Sitting in one of the small plastic chairs meant for visiting parents was Millie Sterling, swinging her legs, clutching her stuffed rabbit. And standing beside her, his back to me, was a man in a flawlessly tailored charcoal suit.
He was holding a tablet. Scrolling through something. I thought it was emails: rich people things, stock prices, world domination plans. Then I caught a glimpse of the screen.
It was a picture of me.
It looked like it was taken the day he came to my apartment to get his daughter, slightly grainy, my hair in a simpler style. He was studying it like a puzzle he couldn't solve.
His eyes darted up. For a moment, there was only silence.
"Daddy, do you like the picture I took on your phone?" Millie's voice rang out, bright and completely oblivious to the tension she'd just created. "Isn't Miss Claire so pretty?"
Before I could process that sentence, the little girl spotted me and launched herself off the chair.

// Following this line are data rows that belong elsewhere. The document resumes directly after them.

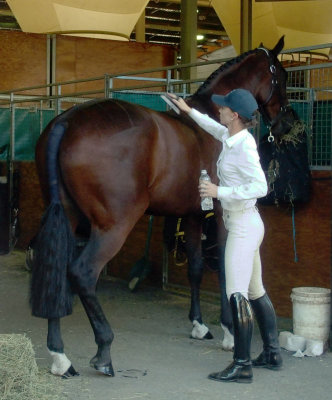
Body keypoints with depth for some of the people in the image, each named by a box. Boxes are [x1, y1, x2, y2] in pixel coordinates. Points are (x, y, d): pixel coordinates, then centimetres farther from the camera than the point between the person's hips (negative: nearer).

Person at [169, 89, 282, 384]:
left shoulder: (244, 147, -19)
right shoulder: (232, 137, 8)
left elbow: (261, 187, -26)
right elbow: (215, 128, 31)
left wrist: (219, 191, -25)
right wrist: (189, 111, 37)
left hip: (244, 226, -10)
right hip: (243, 224, 10)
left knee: (237, 294, -10)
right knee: (255, 291, 15)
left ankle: (242, 365, -7)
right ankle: (272, 354, 24)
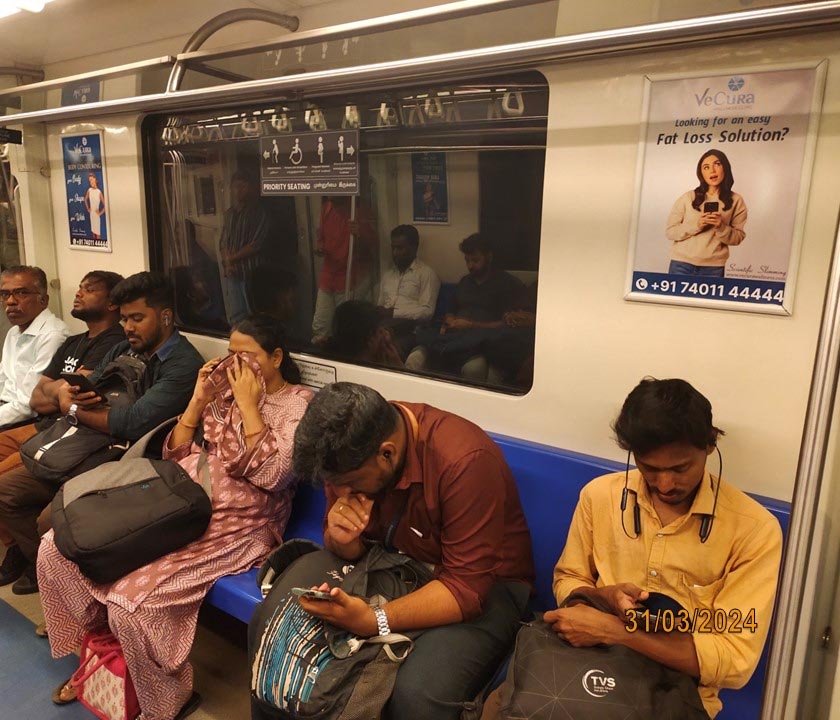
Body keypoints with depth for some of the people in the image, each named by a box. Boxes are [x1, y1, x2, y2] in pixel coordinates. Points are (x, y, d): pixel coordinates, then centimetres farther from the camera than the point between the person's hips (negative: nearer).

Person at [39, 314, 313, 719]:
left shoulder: (299, 403, -5)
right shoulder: (224, 389, 13)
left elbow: (272, 476, -19)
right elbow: (172, 455, 12)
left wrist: (248, 404, -15)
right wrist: (198, 400, -1)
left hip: (235, 525, -7)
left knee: (131, 597, -25)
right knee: (58, 548, -3)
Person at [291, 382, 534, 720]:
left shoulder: (465, 461, -30)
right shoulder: (349, 449, -11)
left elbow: (468, 587, -27)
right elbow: (349, 551, 1)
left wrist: (374, 621, -38)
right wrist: (342, 537, -23)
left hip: (484, 583, -5)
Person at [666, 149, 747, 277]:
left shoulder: (736, 201, 5)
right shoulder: (687, 198, 2)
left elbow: (738, 238, 4)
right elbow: (670, 232, -1)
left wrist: (721, 227, -14)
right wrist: (696, 225, -15)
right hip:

"Ms. Claire! I missed you!"
She slammed into my legs with the force of a small, affectionate missile. Nathaniel stood frozen, his gaze darting between my stunned face and his daughter's joyful one. An awkward smile tugged at his lips, the expression of a man caught doing something he couldn't quite explain.
I watched him glance down at the tablet screen one more time. Then he slipped it into his jacket pocket.
Without deleting the picture.
My cheeks burned. The audacity of this man. Showing up at my workplace, ambushing me in the one place I still had some shred of professional dignity. I gently untangled myself from Millie's grip.
"Hey, sweetie. Give me one minute, okay?"
Then I turned my full attention to her father, keeping my voice low and sharp. "What are you doing here?"
"You didn't show up," he said simply. As if that explained everything.